I took a train to the Secretary of State’s office downtown and filed a copy of the judge’s order. My lawyer had told me this would instantly activate my license, but the lady who processed the paperwork said it would take 3 or 4 days.
The next day, I got to thinking about it, and I realized that while my lawyer may not know as much about Scott’s law as I had hoped, he probably knows the procedure for un-suspending a license, since that must happen pretty often. On the other hand, the old lady who entered the paperwork might have been trained before everything was computerized.
I called the automated line at the Driver’s Services office in Springfield, entered my social security number and driver’s license number, and a computer told me “Your driver’s license and driving privileges are currently valid. Please drive safely.”
Now I had to go back to the Driver’s Services office to get an actual physical license. The question was, should I drive there? I was 90% sure that I could do it. Even if a cop stopped me, a computer check would confirm my driving privileges. After all this trouble, however, I decided not to take the chance.

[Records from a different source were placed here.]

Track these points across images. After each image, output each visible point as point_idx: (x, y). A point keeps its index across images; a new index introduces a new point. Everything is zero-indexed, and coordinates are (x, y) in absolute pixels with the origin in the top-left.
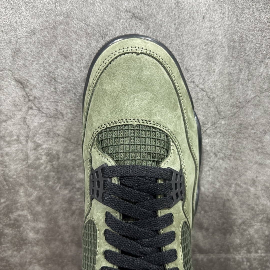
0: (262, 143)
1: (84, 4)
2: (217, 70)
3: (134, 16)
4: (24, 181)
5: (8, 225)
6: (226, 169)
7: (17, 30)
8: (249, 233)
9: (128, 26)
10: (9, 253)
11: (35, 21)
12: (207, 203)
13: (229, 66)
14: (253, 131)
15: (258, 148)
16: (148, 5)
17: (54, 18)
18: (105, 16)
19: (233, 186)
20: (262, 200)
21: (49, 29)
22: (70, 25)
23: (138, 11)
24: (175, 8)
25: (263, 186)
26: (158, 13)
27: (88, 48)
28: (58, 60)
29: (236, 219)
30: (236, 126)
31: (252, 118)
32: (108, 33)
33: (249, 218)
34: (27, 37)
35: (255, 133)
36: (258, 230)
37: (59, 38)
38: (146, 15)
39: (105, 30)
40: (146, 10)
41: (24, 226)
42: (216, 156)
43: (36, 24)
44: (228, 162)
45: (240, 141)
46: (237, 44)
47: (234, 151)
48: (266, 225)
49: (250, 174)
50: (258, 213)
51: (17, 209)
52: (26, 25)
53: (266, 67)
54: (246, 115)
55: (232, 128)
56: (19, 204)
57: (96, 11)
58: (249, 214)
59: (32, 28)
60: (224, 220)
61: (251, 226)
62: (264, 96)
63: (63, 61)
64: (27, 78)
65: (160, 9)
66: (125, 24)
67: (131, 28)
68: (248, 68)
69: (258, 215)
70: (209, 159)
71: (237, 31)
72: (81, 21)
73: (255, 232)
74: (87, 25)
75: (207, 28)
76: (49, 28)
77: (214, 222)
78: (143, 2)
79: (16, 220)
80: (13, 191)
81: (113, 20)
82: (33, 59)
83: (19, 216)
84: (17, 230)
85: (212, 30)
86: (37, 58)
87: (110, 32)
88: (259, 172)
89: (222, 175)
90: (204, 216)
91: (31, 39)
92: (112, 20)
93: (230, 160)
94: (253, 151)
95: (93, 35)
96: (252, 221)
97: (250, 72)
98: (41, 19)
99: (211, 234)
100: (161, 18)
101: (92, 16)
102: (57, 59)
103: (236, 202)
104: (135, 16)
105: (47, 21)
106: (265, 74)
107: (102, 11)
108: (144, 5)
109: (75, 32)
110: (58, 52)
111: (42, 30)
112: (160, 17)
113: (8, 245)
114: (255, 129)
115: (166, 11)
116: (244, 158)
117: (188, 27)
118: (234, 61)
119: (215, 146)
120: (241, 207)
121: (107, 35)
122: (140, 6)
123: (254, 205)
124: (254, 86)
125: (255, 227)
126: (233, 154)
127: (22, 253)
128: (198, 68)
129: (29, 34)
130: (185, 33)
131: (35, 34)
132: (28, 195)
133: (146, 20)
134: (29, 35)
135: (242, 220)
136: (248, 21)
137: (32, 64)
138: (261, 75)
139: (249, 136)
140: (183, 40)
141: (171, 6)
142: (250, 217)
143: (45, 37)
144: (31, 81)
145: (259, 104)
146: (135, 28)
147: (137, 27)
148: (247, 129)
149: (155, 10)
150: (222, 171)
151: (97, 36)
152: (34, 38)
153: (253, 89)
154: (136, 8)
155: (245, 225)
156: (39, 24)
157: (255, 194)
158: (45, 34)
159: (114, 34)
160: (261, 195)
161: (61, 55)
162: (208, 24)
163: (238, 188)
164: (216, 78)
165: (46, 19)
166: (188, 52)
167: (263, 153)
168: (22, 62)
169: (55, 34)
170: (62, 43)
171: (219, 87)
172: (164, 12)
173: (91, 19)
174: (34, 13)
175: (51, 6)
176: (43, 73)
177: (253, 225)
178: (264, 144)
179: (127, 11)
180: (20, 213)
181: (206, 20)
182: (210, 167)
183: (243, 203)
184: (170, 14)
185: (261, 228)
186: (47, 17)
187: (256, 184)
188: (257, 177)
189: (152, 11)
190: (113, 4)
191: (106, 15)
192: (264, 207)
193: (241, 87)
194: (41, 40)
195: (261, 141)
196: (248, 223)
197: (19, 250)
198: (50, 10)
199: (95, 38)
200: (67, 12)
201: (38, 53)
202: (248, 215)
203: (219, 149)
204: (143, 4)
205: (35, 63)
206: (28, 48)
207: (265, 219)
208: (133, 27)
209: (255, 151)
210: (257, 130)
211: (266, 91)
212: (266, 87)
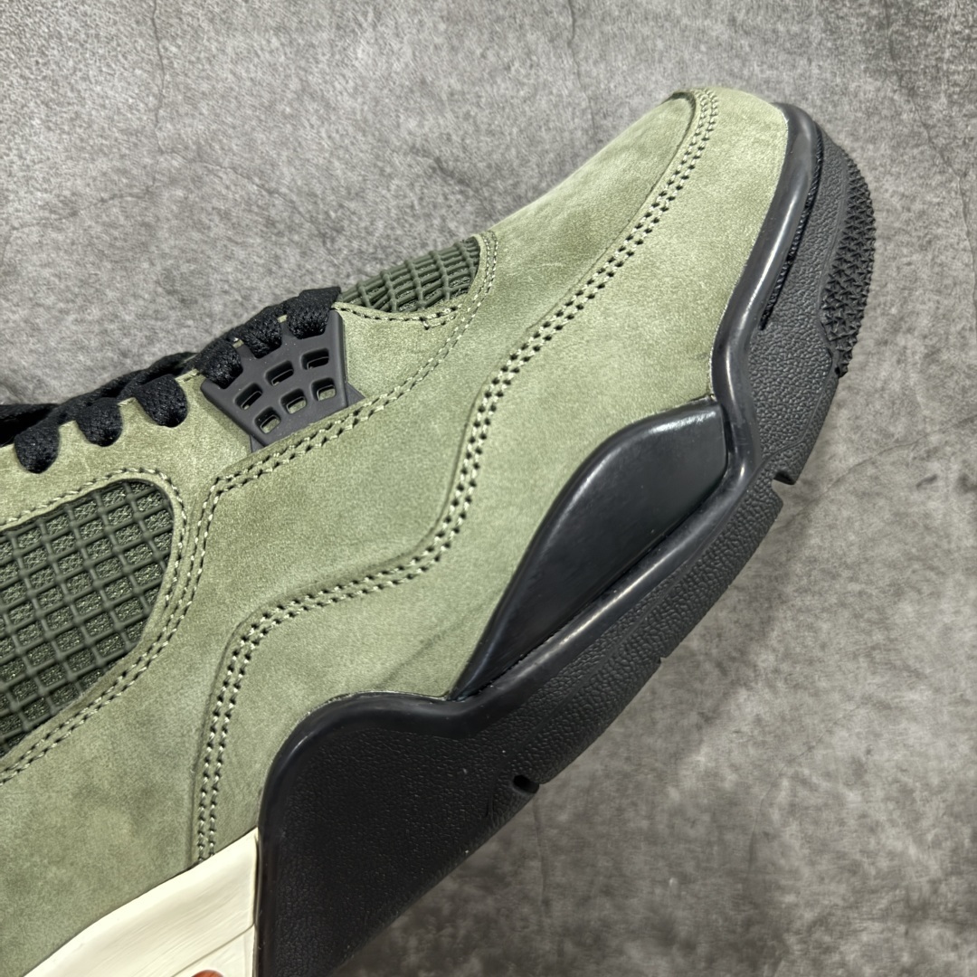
0: (887, 629)
1: (263, 117)
3: (440, 169)
6: (758, 721)
7: (12, 197)
8: (843, 959)
9: (416, 203)
11: (78, 170)
12: (692, 847)
14: (855, 587)
15: (873, 648)
16: (490, 133)
17: (148, 161)
18: (337, 163)
19: (785, 783)
20: (888, 838)
21: (129, 199)
22: (206, 189)
23: (454, 151)
25: (890, 784)
26: (524, 162)
27: (270, 272)
28: (156, 312)
29: (796, 905)
31: (852, 537)
32: (346, 223)
33: (841, 903)
34: (44, 225)
35: (861, 593)
36: (875, 947)
37: (163, 233)
38: (481, 165)
39: (333, 214)
40: (484, 150)
42: (724, 672)
43: (80, 179)
44: (767, 695)
45: (810, 620)
47: (787, 656)
48: (902, 929)
49: (845, 743)
50: (872, 883)
52: (46, 180)
53: (899, 362)
54: (831, 527)
57: (304, 143)
58: (843, 889)
59: (67, 193)
60: (752, 912)
61: (847, 932)
62: (893, 464)
63: (174, 315)
64: (39, 372)
65: (532, 149)
66: (405, 197)
67: (426, 211)
69: (873, 892)
70: (697, 685)
72: (249, 178)
73: (863, 956)
74: (270, 192)
76: (131, 195)
77: (714, 917)
78: (471, 121)
81: (365, 180)
82: (62, 305)
86: (79, 301)
87: (351, 221)
88: (877, 736)
89: (744, 745)
90: (679, 897)
91: (60, 230)
92: (360, 178)
93: (772, 687)
94: (855, 656)
95: (291, 229)
96: (853, 914)
98: (103, 164)
99: (703, 964)
100: (535, 181)
101: (290, 162)
102: (153, 306)
103: (796, 844)
104: (442, 169)
105: (124, 172)
106: (896, 387)
107: (326, 143)
108: (477, 130)
109: (225, 216)
110: (157, 282)
111: (103, 201)
112: (532, 177)
114: (863, 577)
115: (552, 155)
116: (823, 684)
119: (719, 636)
120: (812, 863)
121: (339, 231)
122: (461, 133)
123: (858, 857)
124: (858, 427)
125: (865, 937)
126: (785, 667)
129: (55, 212)
131: (74, 214)
133: (481, 183)
134: (53, 216)
135: (817, 910)
137: (59, 321)
138: (883, 389)
139: (843, 605)
141: (572, 140)
142: (844, 899)
143: (113, 225)
144: (54, 383)
145: (877, 489)
146: (443, 211)
147: (450, 207)
148: (835, 577)
149: (513, 151)
150: (745, 729)
151: (305, 233)
152: (71, 228)
153: (855, 437)
154: (449, 139)
155: (829, 931)
156: (95, 179)
157: (864, 816)
158: (113, 218)
159: (366, 228)
160: (883, 818)
161: (169, 293)
163: (803, 792)
165: (118, 164)
167: (890, 666)
168: (23, 313)
169: (150, 219)
170: (176, 252)
172: (547, 160)
173: (285, 170)
174: (78, 142)
175: (140, 119)
176: (99, 355)
177: (855, 931)
178: (893, 635)
179: (414, 150)
182: (701, 714)
183: (819, 848)
185: (887, 940)
186: (123, 157)
187: (867, 777)
188: (868, 752)
189: (502, 154)
190: (365, 121)
191: (339, 158)
192: (896, 862)
194: (98, 238)
195: (883, 623)
196: (837, 924)
198: (137, 133)
199: (296, 238)
200: (197, 143)
201: (84, 283)
202: (837, 893)
203: (735, 649)
204: (471, 129)
205: (71, 318)
206: (47, 265)
207: (900, 908)
208: (435, 207)
209: (861, 659)
210: (869, 582)
211: (900, 444)
212: (899, 429)
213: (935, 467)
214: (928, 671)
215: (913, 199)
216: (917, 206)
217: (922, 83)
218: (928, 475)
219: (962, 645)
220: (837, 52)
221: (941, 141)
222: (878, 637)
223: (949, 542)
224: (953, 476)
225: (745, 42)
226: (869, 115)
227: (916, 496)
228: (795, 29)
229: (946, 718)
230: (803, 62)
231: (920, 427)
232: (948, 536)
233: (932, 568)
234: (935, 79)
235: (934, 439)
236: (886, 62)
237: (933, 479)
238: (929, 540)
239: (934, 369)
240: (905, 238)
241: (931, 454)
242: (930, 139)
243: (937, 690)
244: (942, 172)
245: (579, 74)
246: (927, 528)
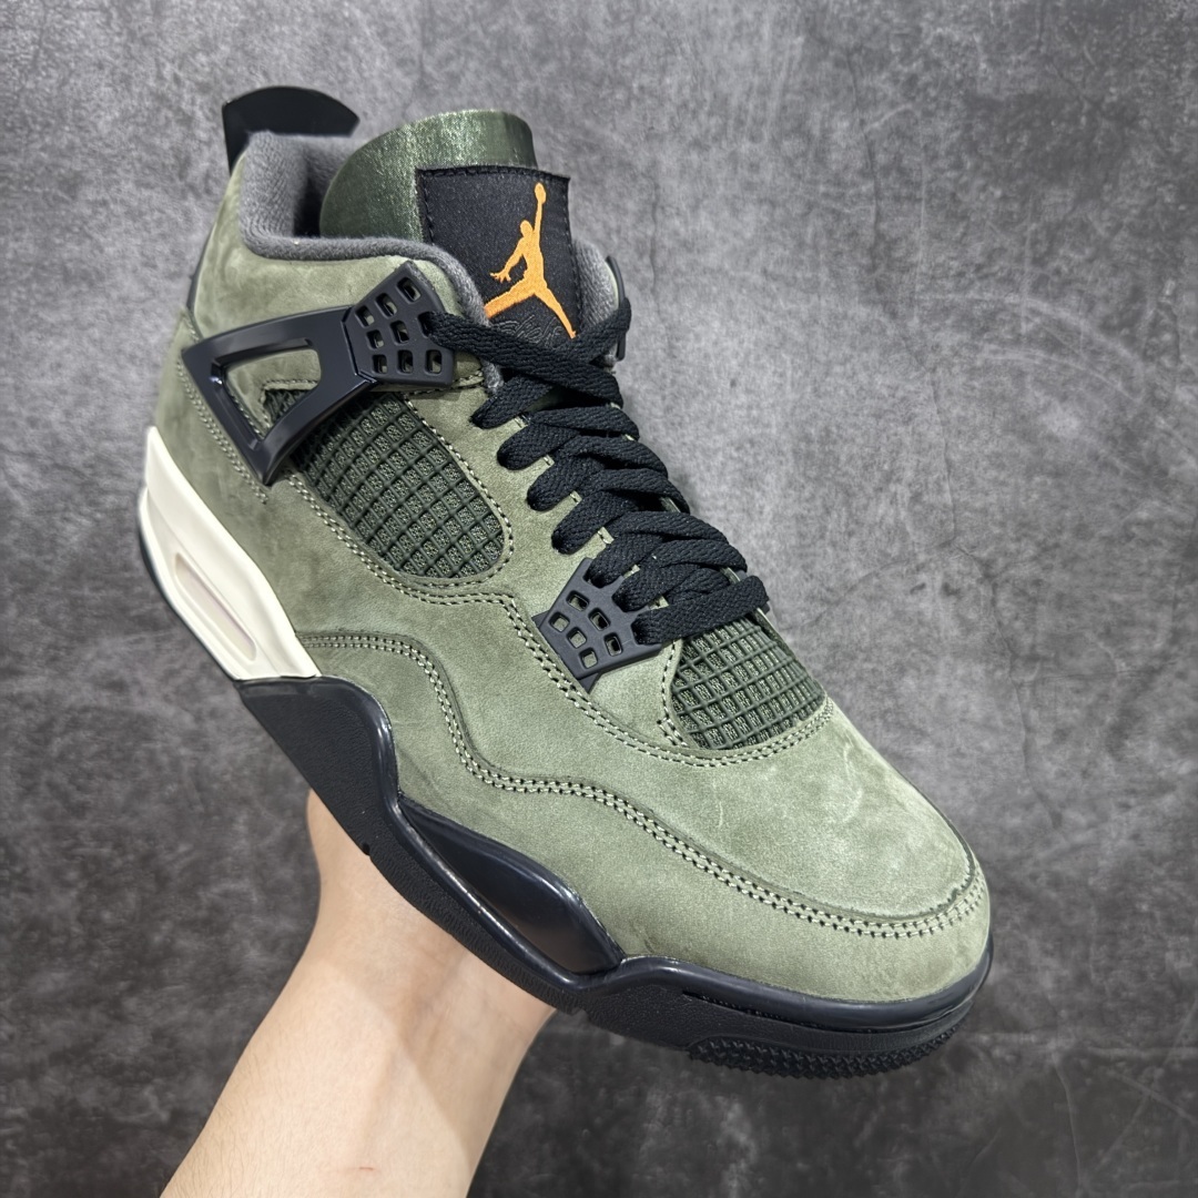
0: (896, 697)
2: (767, 509)
4: (251, 790)
5: (190, 925)
10: (182, 1013)
13: (799, 500)
14: (869, 666)
15: (886, 712)
24: (664, 361)
30: (824, 652)
31: (864, 629)
35: (873, 671)
41: (236, 925)
45: (837, 689)
46: (815, 447)
51: (222, 874)
53: (891, 503)
54: (848, 622)
55: (813, 654)
56: (230, 859)
62: (891, 575)
68: (847, 504)
71: (815, 416)
75: (740, 407)
79: (215, 908)
80: (216, 818)
83: (226, 895)
84: (213, 938)
85: (755, 413)
97: (851, 515)
106: (890, 521)
113: (181, 987)
114: (874, 659)
117: (695, 406)
118: (809, 489)
124: (865, 550)
127: (221, 1013)
128: (721, 503)
130: (687, 419)
132: (259, 831)
136: (842, 392)
138: (881, 522)
139: (860, 678)
140: (683, 436)
145: (880, 593)
148: (853, 658)
162: (743, 399)
164: (766, 527)
166: (694, 463)
167: (899, 725)
171: (775, 550)
178: (901, 701)
180: (231, 886)
181: (739, 389)
184: (653, 375)
193: (830, 550)
195: (891, 692)
197: (209, 1006)
209: (877, 720)
210: (879, 662)
211: (896, 561)
212: (894, 551)
213: (923, 577)
214: (930, 730)
215: (897, 388)
216: (900, 394)
217: (901, 309)
218: (919, 583)
219: (955, 710)
220: (840, 290)
221: (916, 348)
222: (889, 703)
223: (939, 632)
224: (938, 584)
225: (773, 286)
226: (863, 332)
227: (910, 599)
228: (809, 275)
229: (947, 767)
230: (814, 298)
231: (910, 548)
232: (937, 628)
233: (927, 652)
234: (910, 306)
235: (922, 558)
236: (874, 295)
237: (923, 586)
238: (923, 631)
239: (918, 508)
240: (892, 416)
241: (919, 568)
242: (907, 347)
243: (939, 745)
244: (917, 369)
245: (659, 312)
246: (921, 623)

The nearest Driver’s Services facility is just a few miles from my house, but by some strange twist there’s no city bus that passes closer than half a mile to it. So I ended up taking the bus part way and walking the rest. In the rain.
When I got there, I was dripping all over the floor. The clerk remarked on this, and I explained that I wouldn’t be there if that Jessie White hadn’t tried to suspend my license.
Unlike some of the horror stories I’ve heard from other states, the Illinois Driver Services offices are a model of swift and courteous service. I was done in less than 10 minutes.
Of course, they charged me $10.
Given that I jumped the gun by blogging about the first appearance in court when my case wasn’t quite over, I was reluctant to post anything about these new events, in case something else went wrong. I finally decided to re-post the old blog entries but to postpone a new one—this one—for a year, just to make sure nothing else happened.
It may sound like I’m whining, and maybe I am, but whining about stuff like this is what blogging is all about. Besides, for some reason, these sagas about my contacts with the Cook County Court System seem to draw a lot of links to the blog.
Also, consider that I have a flexible work schedule, a wife who can drive me around, and enough money to fight this in court. A lot of less fortunate people would be waiting out the suspension, driving anyway because they have to, and hoping they don’t get caught.
Another thing to remember is that all of this—two court appearances, $800 in fees and penalties, all that running around—followed from a single traffic ticket for failing to move over one lane as I passed a truck sitting on the side of the road in a construction zone.
I can’t imagine how difficult it must be, when charged with a serious crime—one with jail time and conditions of bail—to keep everything straight and do everything by the book. I’m guessing that many people can’t keep up with all the details, and the unlucky ones are randomly caught and jailed.